Collected data:
•••

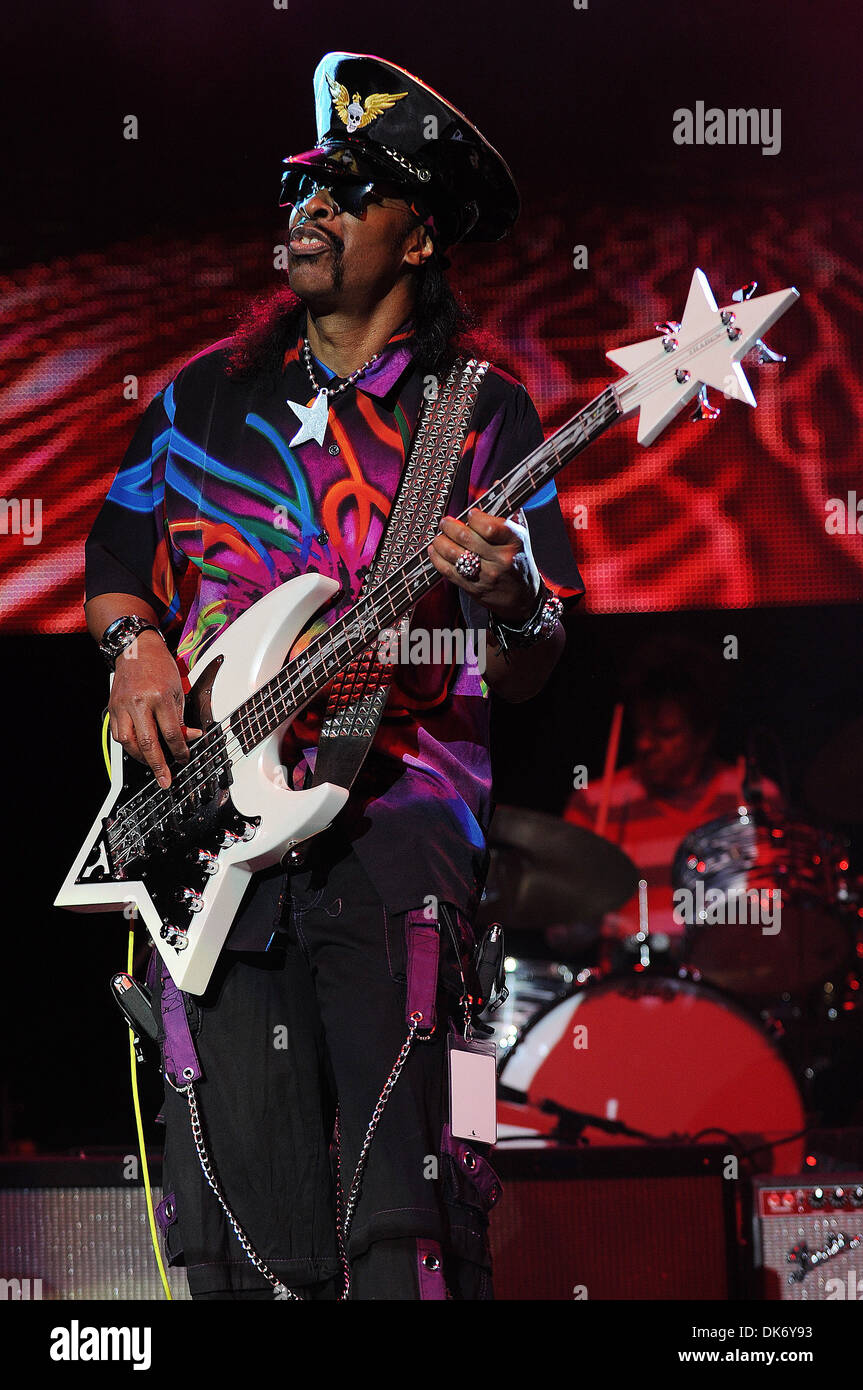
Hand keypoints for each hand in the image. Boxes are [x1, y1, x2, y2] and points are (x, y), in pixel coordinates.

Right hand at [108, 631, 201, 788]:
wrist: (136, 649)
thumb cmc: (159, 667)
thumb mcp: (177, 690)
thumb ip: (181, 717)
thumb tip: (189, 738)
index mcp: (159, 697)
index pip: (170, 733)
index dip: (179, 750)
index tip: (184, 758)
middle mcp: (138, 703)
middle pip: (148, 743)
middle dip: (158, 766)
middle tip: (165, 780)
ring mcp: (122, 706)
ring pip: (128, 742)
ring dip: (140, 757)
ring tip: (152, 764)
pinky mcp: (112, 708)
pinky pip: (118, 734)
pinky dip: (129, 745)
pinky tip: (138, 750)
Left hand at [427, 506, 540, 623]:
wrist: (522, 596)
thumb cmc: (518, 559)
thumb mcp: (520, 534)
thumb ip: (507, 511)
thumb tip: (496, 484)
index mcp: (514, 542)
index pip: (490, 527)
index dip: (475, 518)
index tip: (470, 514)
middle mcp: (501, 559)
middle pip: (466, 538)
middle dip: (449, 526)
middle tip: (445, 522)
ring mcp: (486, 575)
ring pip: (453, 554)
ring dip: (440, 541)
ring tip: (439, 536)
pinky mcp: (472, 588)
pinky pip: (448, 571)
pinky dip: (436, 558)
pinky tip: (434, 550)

•••

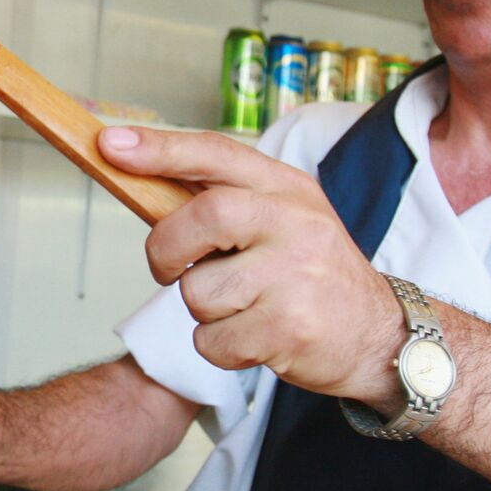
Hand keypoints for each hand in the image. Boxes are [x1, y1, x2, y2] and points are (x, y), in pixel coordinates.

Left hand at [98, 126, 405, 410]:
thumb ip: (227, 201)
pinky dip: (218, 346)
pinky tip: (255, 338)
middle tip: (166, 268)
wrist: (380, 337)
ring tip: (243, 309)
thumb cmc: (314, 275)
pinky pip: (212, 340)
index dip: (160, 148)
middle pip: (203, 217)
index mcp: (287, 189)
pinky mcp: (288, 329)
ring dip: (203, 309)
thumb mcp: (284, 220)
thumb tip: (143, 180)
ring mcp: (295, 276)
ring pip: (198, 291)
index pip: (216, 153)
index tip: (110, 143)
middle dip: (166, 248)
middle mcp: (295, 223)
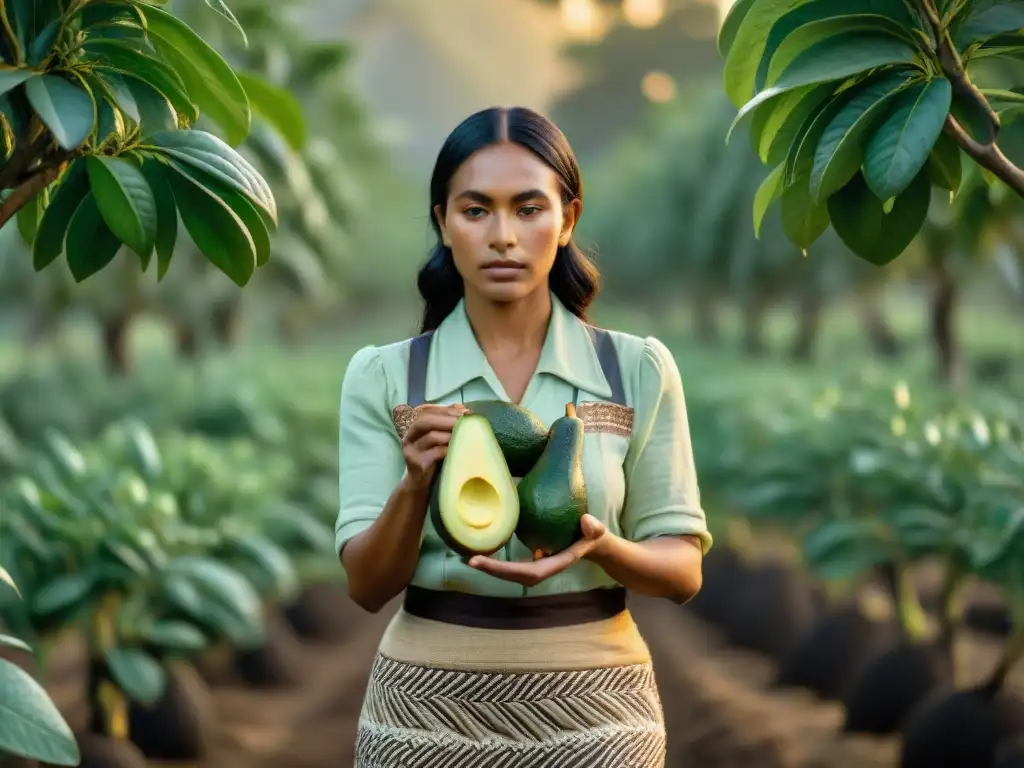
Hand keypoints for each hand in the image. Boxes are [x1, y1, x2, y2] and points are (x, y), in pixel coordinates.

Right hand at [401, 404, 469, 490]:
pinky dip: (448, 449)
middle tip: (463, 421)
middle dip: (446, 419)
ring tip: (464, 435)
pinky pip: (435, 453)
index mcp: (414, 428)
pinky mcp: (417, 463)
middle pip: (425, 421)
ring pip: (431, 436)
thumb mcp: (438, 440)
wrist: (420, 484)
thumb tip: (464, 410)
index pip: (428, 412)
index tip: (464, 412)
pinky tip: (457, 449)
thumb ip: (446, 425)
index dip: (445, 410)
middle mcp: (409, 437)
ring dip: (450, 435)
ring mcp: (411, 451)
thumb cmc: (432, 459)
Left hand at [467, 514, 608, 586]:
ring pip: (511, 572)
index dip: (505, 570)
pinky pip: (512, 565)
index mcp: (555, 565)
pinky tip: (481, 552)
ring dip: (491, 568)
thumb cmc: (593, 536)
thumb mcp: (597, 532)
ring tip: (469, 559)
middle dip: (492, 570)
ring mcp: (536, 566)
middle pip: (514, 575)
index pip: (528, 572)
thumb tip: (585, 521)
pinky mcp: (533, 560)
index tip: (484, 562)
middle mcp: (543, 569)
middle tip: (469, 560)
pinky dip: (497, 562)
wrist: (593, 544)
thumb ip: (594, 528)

•••

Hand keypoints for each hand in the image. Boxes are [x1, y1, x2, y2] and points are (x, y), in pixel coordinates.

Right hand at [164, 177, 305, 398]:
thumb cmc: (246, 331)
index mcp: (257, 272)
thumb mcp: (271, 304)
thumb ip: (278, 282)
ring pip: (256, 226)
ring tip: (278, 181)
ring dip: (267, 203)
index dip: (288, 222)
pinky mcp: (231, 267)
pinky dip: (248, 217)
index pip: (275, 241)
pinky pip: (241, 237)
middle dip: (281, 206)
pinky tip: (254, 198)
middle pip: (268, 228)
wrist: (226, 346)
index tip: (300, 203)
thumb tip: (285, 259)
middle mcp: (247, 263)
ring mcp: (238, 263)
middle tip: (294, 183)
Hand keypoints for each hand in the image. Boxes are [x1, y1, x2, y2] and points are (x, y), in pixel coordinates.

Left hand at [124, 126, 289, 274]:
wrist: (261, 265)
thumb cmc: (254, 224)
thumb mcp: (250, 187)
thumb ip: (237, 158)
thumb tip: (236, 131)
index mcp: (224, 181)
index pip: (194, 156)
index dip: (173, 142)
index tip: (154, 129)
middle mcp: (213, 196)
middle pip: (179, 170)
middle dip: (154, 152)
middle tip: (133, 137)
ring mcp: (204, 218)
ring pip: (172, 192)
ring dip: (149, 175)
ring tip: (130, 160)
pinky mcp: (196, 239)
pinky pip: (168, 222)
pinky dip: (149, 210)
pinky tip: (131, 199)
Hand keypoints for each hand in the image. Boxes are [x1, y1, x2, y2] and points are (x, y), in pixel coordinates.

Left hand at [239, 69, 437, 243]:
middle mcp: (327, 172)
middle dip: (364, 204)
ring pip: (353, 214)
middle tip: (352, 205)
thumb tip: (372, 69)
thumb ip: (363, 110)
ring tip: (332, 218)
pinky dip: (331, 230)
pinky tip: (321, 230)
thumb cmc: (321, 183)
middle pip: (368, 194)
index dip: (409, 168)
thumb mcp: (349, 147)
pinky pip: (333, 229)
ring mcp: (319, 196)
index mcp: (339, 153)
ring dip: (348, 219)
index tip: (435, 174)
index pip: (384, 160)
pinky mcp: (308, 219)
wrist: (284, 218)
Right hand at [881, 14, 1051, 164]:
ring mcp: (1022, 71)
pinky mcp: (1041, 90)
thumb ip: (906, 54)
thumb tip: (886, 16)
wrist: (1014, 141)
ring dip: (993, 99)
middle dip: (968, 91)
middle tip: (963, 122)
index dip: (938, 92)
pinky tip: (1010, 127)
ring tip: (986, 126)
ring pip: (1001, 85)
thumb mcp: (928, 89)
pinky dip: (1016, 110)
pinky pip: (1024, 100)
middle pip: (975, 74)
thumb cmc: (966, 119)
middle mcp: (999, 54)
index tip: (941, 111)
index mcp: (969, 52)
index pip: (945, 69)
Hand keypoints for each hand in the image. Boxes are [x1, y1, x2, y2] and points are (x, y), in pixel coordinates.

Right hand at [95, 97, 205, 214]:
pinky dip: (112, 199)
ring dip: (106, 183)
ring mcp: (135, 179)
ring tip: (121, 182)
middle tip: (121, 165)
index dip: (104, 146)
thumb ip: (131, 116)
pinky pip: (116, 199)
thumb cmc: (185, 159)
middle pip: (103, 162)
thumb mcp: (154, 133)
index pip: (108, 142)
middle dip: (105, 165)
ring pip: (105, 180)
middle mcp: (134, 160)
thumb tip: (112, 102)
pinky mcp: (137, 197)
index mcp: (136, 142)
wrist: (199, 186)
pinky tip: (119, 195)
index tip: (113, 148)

•••

### PROMPT
The range runs from the line above containing "pinky dip: (149, 210)" to the line containing "middle mcp: (134, 160)", inclusive. Restate those lines word for word and no others.

### WRITTEN RESPONSE
pinky dip: (149, 210)
pinky tip: (131, 199)
Hand keypoints for each hand in the image. Boxes are [x1, y1, x2, y2] and points are (x, y), in pixel coordinates.

Left hand at [239, 69, 437, 243]:
middle mcp: (327, 172)
middle dip: (364, 204)
ring pip: (353, 214)
middle tip: (352, 205)
thumb tip: (372, 69)
thumb ip: (363, 110)
ring tip: (332, 218)
pinky dip: (331, 230)
pinky tip: (321, 230)
thumb cmc: (321, 183)
middle pip: (368, 194)
index dip: (409, 168)
thumb mcp: (349, 147)
pinky pip: (333, 229)
ring mcp: (319, 196)
index mcp: (339, 153)
ring dip: (348, 219)
index tip: (435, 174)
index pip: (384, 160)
pinky mcp: (308, 219)
wrist: (284, 218)
Right hand at [881, 14, 1051, 164]:
ring mcp: (1022, 71)
pinky mcp: (1041, 90)
thumb ip: (906, 54)
thumb tip: (886, 16)
wrist: (1014, 141)
ring dip: (993, 99)
middle dip: (968, 91)
middle tip: (963, 122)
index dip: (938, 92)
pinky tip: (1010, 127)
ring tip: (986, 126)
ring pip: (1001, 85)
thumb mcp: (928, 89)
pinky dip: (1016, 110)
pinky pip: (1024, 100)
middle pip: (975, 74)
thumb cmc: (966, 119)
middle mcp: (999, 54)
index tip: (941, 111)
index mcp: (969, 52)
index pip: (945, 69)
Hand keypoints for each hand in the image. Boxes are [x1, y1, x2, y2] and points are (x, y), in pixel coordinates.

Right hand at [95, 97, 205, 214]:
pinky dip: (112, 199)
ring dip: (106, 183)
ring mcp: (135, 179)
ring tip: (121, 182)
middle tip: (121, 165)
index dip: (104, 146)
thumb ip: (131, 116)
pinky pip: (116, 199)
thumb cmc: (185, 159)
middle pip: (103, 162)
thumb mcp: (154, 133)
index pip: (108, 142)
middle dip: (105, 165)
ring pip: (105, 180)
middle mcp: (134, 160)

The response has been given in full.